How many lines of the records below contain the string "value"? Case matters; give only the number.

RECORDS SUPPLIED:
■ ■ ■ ■ ■ ■ ■

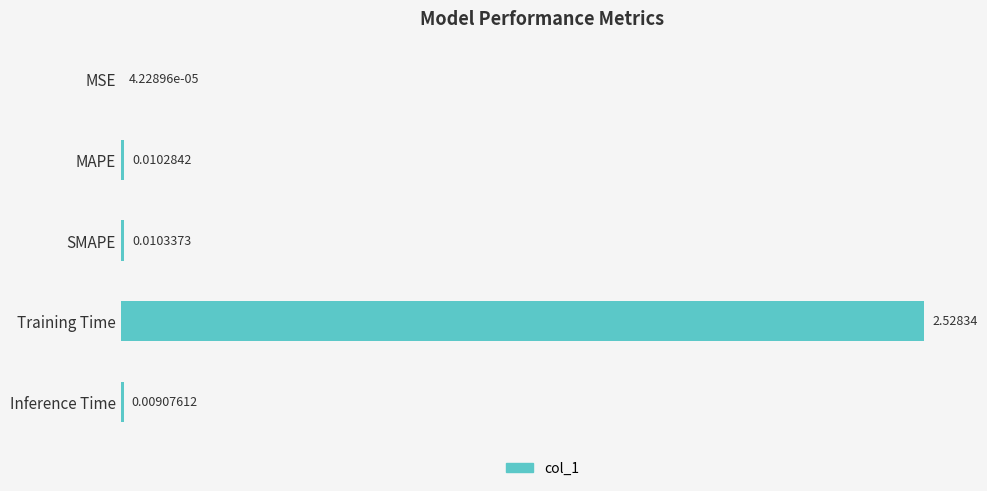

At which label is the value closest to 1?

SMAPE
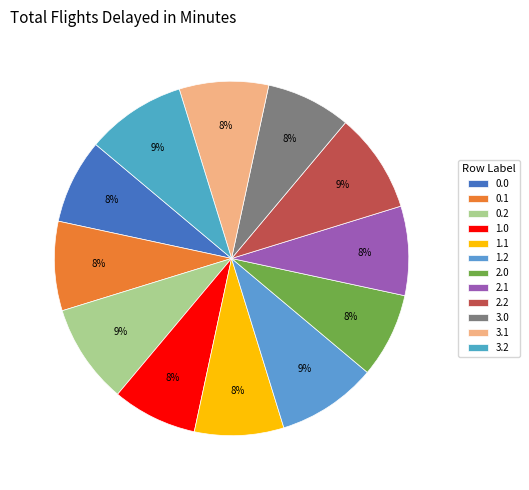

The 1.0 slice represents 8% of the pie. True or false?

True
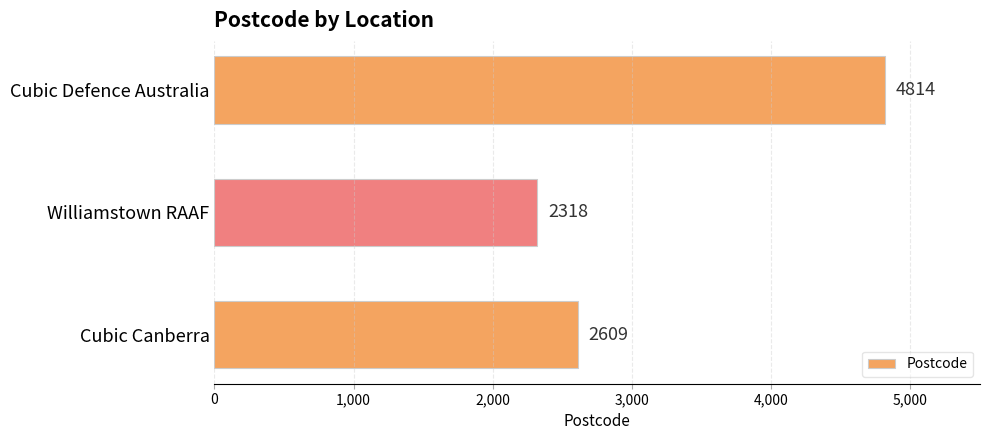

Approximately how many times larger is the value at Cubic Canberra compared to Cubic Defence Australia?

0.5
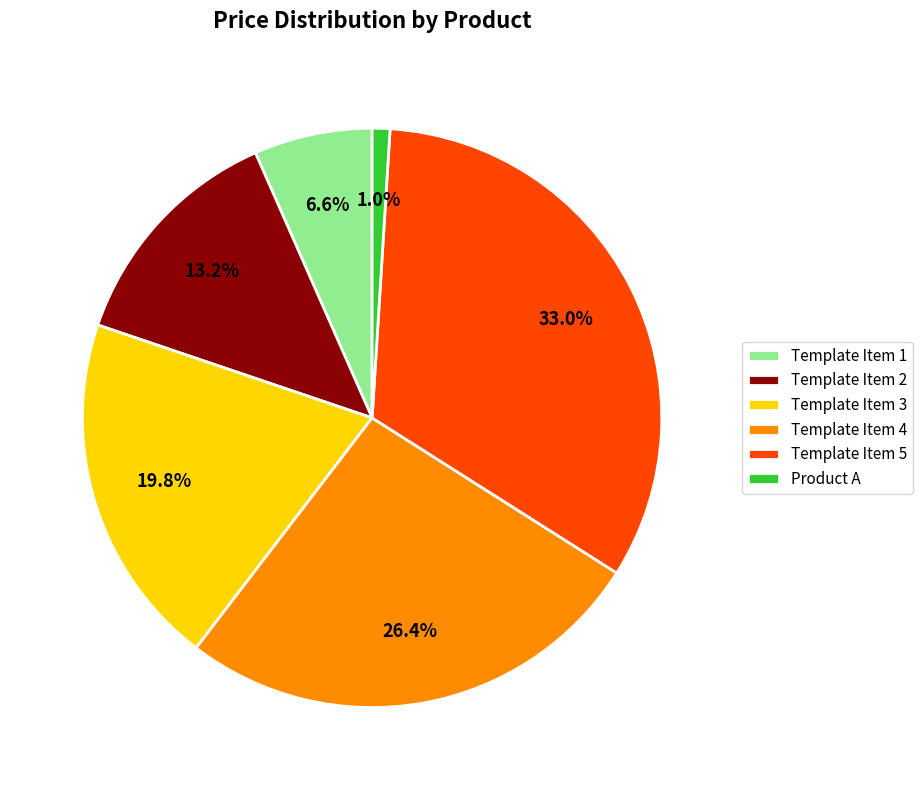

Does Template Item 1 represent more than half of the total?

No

■ ■ ■ ■ ■ ■ ■

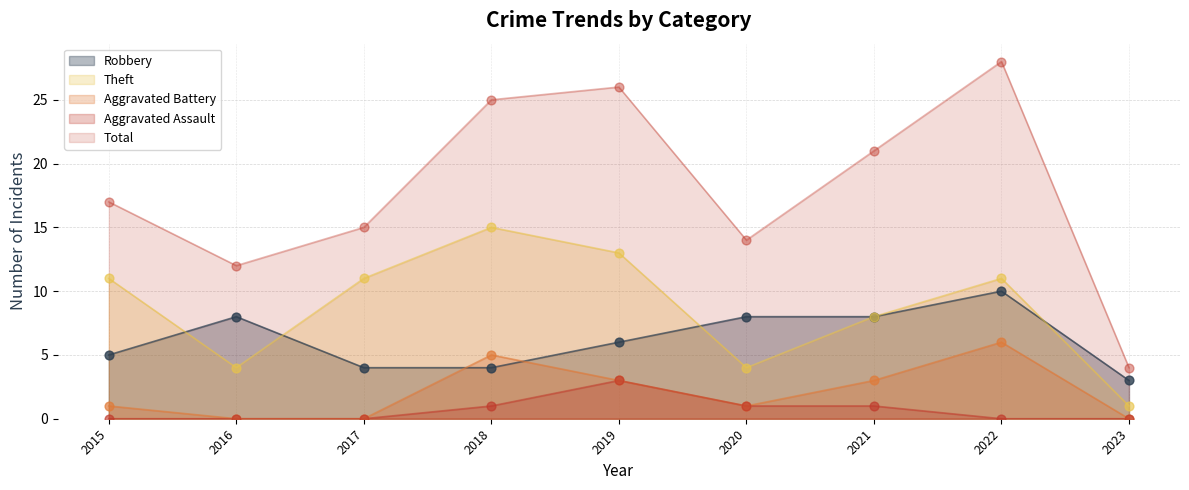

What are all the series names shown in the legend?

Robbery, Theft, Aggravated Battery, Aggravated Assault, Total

■ ■ ■ ■ ■ ■ ■

EXERCISE RESPONSE:
2